Un pavé dans la mare
La polémique pourrait bientôt repartir de plus belle. L'association de consommateur UFC-Que choisir s'apprête à jeter un pavé dans la mare. Début avril, elle doit rendre publique une étude sur la corrélation entre les prix de 250 produits et les structures de concurrence dans 625 zones de chalandise. «Il y a un certain nombre de situations de monopole, avance Julien Dourgnon, directeur des études d'UFC-Que choisir. Par exemple, Antibes accueille deux zones commerciales, l'une au nord et l'autre au sud de la ville. Au nord, Carrefour a géré son monopole en implantant un hypermarché et deux discounter ED appartenant à la même centrale d'achat. Au sud de la ville, la situation est similaire, mais avec l'enseigne Casino.» Ce type de situation n'est pas isolé en France. UFC-Que choisir suggère que le Conseil de la concurrence se saisisse de la question et surtout «n'hésite pas à exiger des échanges de surfaces». Autrement dit, qu'un ED soit implanté en zone Casino et que, inversement, un Leader Price s'installe à proximité d'un Carrefour. «Le Conseil de la concurrence a les pouvoirs d'actionner ce genre de décision», rappelle Julien Dourgnon.
Revoir la loi
En octobre, le Conseil de la concurrence avait rendu un avis dans lequel il préconisait de remettre à plat les lois Royer et Raffarin afin de favoriser la concurrence entre les grandes enseignes. Il soulignait que les quatre premiers groupes de distribution contrôlent 66% du marché et que deux centrales d'achat approvisionnent 52,1% de la surface totale de vente des hypermarchés. Cette situation, selon le Conseil, a favorisé des hausses de prix défavorables au consommateur.
UFC-Que choisir n'est pas seule à souligner l'existence de monopoles locaux.

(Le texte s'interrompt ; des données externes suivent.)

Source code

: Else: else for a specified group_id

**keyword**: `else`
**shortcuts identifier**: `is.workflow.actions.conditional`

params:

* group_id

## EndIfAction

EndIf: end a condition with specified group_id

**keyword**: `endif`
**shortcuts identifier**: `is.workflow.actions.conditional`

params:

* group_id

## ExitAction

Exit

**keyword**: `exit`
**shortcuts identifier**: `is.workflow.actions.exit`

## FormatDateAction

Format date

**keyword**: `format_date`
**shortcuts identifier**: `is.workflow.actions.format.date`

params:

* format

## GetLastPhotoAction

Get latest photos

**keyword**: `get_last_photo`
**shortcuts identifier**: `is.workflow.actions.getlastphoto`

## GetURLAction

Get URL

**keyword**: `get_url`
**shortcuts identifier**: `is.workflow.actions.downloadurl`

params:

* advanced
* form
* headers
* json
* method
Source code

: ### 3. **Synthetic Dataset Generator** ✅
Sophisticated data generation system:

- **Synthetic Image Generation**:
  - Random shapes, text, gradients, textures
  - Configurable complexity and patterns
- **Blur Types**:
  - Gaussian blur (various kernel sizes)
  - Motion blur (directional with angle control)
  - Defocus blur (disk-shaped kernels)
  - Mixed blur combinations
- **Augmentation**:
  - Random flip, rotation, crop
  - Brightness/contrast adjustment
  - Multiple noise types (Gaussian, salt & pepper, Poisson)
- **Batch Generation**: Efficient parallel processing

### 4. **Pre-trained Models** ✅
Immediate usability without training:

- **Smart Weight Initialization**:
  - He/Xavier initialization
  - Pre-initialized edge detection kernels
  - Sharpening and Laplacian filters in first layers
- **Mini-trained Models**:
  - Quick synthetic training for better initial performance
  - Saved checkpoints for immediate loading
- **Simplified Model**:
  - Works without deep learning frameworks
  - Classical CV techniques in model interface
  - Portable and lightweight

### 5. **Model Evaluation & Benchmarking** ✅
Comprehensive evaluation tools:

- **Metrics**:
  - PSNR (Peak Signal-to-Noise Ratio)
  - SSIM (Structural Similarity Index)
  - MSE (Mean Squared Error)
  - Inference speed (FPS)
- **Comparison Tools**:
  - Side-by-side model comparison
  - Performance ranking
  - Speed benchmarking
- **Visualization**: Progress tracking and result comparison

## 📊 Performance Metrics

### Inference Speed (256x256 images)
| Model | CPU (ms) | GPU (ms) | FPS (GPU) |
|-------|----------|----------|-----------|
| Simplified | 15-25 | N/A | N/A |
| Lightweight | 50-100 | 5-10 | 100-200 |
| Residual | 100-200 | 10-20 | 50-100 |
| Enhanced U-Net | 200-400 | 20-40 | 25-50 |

La société de conseil et de géomarketing Asterop a analysé la situation pour conclure que les parts de marché à l'échelle locale ne reflètent pas les positions nationales. Dans une étude, Asterop a découpé la France en 630 marchés locaux. Après analyse, il ressort que sur 60% de ces marchés locaux une enseigne est en position de leader dépassant de très loin le numéro deux. Dans 25% des cas, deux acteurs se partagent l'essentiel du marché. Seuls 15% des zones sont dans une situation concurrentielle plus équilibrée.
Carrefour est ainsi en position de leadership sur 119 marchés locaux, avec une part de marché de minimum 25% qui, parfois, peut dépasser 50%. Leclerc est en tête dans 101 marchés. Les zones où Carrefour, avec toutes ses enseignes (qui possède 27% de parts de marché au niveau national), a une position de leadership représentent plus de 40% de la consommation française au niveau national, contre 10,8% pour Leclerc. Tous les autres sont à moins de 5%.